**PROBLEM REQUIREMENTS**.
Reproduce, unchanged, every line of the listing from the one containing "- Initial fetch" down to the one containing "- Update run.sh", including both of those lines.

**ENTRIES SHOWN**.
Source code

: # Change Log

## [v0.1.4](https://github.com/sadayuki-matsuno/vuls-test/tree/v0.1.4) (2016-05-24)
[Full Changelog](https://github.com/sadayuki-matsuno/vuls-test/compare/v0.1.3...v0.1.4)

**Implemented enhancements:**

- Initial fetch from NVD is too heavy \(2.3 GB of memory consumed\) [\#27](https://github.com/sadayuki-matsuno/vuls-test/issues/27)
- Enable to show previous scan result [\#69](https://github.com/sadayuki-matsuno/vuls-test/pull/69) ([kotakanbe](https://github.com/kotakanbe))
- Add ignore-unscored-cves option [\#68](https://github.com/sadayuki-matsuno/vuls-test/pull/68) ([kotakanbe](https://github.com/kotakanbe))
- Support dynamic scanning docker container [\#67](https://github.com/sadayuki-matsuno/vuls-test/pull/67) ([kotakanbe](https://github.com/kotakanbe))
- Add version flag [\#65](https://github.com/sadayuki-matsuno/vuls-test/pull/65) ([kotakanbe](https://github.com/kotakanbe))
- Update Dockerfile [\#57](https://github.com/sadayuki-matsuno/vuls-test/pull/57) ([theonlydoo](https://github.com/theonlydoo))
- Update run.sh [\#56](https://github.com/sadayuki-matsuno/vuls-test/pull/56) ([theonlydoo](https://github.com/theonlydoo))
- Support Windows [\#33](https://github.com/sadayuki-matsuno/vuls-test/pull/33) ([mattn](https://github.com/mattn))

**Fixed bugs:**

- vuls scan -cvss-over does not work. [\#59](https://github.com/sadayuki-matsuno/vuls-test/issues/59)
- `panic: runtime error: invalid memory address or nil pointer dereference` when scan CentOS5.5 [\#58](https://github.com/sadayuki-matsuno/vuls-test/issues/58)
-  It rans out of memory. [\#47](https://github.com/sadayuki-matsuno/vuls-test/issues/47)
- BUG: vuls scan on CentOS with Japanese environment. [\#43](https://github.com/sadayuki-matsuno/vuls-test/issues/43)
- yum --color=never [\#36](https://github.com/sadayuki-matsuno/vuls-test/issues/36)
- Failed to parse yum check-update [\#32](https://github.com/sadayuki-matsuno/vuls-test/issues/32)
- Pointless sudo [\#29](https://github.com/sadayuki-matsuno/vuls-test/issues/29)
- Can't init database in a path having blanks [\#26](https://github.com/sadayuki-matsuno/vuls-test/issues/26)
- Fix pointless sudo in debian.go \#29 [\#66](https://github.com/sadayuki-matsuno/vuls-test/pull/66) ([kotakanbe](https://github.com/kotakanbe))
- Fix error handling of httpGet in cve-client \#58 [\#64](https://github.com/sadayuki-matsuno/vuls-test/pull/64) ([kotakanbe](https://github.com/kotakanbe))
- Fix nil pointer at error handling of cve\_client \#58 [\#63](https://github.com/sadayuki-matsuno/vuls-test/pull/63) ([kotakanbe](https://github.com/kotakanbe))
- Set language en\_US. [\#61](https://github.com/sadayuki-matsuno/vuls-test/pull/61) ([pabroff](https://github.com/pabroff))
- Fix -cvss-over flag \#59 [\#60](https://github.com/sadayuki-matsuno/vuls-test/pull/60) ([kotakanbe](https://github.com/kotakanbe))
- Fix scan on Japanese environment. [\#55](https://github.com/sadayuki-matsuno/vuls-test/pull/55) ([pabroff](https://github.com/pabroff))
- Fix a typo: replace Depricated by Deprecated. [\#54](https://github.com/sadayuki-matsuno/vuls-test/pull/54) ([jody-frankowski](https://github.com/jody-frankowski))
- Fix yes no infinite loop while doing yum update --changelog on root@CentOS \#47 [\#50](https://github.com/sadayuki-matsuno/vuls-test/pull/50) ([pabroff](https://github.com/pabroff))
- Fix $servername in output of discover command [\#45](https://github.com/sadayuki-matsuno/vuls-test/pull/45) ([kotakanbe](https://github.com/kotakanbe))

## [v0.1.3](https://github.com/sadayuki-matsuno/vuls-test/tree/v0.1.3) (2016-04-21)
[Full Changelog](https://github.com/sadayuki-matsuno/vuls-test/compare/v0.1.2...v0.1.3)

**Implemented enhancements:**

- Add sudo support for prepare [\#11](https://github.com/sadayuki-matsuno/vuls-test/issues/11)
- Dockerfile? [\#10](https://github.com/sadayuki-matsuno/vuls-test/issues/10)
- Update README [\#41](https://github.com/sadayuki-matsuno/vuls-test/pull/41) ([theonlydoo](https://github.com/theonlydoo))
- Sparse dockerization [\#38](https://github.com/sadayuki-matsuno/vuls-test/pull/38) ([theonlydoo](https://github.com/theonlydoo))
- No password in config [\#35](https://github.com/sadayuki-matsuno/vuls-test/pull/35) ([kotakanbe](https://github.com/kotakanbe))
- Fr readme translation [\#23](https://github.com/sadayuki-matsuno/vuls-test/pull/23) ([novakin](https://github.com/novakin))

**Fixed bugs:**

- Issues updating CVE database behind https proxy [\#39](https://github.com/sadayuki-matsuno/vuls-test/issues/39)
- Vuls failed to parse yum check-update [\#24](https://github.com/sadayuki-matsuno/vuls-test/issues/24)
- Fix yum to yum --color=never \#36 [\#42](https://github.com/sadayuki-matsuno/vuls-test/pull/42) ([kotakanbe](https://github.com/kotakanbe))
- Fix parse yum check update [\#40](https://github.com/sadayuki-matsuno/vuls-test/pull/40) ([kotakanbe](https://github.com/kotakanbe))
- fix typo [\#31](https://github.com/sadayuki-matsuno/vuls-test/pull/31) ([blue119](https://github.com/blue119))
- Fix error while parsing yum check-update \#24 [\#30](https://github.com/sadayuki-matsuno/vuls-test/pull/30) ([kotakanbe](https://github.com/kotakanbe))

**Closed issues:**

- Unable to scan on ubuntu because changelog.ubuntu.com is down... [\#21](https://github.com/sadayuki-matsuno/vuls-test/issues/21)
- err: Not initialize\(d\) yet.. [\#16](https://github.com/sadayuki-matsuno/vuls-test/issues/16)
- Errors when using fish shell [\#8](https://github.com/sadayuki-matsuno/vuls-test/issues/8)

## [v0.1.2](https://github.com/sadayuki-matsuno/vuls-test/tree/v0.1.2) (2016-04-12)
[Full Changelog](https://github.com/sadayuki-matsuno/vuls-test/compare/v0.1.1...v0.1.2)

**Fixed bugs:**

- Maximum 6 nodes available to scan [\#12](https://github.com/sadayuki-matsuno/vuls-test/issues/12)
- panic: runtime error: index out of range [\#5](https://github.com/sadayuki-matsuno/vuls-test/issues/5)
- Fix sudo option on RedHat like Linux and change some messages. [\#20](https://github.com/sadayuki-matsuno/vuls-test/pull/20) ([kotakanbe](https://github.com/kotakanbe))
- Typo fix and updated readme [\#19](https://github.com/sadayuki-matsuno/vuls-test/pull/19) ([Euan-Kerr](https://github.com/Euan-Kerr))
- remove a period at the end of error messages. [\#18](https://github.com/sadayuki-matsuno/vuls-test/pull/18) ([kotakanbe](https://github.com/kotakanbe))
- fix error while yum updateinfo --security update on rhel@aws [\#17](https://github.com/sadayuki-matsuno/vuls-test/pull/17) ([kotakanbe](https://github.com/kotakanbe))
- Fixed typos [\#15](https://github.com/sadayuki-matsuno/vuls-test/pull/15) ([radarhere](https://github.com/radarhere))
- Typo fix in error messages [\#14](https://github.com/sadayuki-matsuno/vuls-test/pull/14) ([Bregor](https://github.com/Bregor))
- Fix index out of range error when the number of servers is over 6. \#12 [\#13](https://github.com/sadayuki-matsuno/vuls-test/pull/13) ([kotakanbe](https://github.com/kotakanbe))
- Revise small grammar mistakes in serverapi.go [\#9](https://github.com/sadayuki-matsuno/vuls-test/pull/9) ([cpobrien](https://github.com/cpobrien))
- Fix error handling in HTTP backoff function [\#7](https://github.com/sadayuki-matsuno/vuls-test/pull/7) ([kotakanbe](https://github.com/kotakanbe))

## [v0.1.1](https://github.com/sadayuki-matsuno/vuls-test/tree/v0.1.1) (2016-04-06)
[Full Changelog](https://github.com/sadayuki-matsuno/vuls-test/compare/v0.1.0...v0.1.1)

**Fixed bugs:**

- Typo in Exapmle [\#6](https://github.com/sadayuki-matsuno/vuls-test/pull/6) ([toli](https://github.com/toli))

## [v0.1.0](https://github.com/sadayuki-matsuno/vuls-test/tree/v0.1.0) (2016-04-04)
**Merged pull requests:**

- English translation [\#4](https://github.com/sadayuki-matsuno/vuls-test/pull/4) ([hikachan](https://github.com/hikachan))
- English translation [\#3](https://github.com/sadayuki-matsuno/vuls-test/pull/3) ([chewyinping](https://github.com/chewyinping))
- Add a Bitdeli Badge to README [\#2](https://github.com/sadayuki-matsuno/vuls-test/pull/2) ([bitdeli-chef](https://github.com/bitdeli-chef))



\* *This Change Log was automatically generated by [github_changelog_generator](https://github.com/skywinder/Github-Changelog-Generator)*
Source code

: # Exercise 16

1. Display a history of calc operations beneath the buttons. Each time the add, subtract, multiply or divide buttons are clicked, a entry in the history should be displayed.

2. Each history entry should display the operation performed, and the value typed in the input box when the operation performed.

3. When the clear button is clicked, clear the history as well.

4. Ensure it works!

**RESPONSE**.
- Initial fetch from NVD is too heavy \(2.3 GB of memory consumed\) [\#27](https://github.com/sadayuki-matsuno/vuls-test/issues/27)
- Enable to show previous scan result [\#69](https://github.com/sadayuki-matsuno/vuls-test/pull/69) ([kotakanbe](https://github.com/kotakanbe))
- Add ignore-unscored-cves option [\#68](https://github.com/sadayuki-matsuno/vuls-test/pull/68) ([kotakanbe](https://github.com/kotakanbe))
- Support dynamic scanning docker container [\#67](https://github.com/sadayuki-matsuno/vuls-test/pull/67) ([kotakanbe](https://github.com/kotakanbe))
- Add version flag [\#65](https://github.com/sadayuki-matsuno/vuls-test/pull/65) ([kotakanbe](https://github.com/kotakanbe))
- Update Dockerfile [\#57](https://github.com/sadayuki-matsuno/vuls-test/pull/57) ([theonlydoo](https://github.com/theonlydoo))
- Update run.sh [\#56](https://github.com/sadayuki-matsuno/vuls-test/pull/56) ([theonlydoo](https://github.com/theonlydoo))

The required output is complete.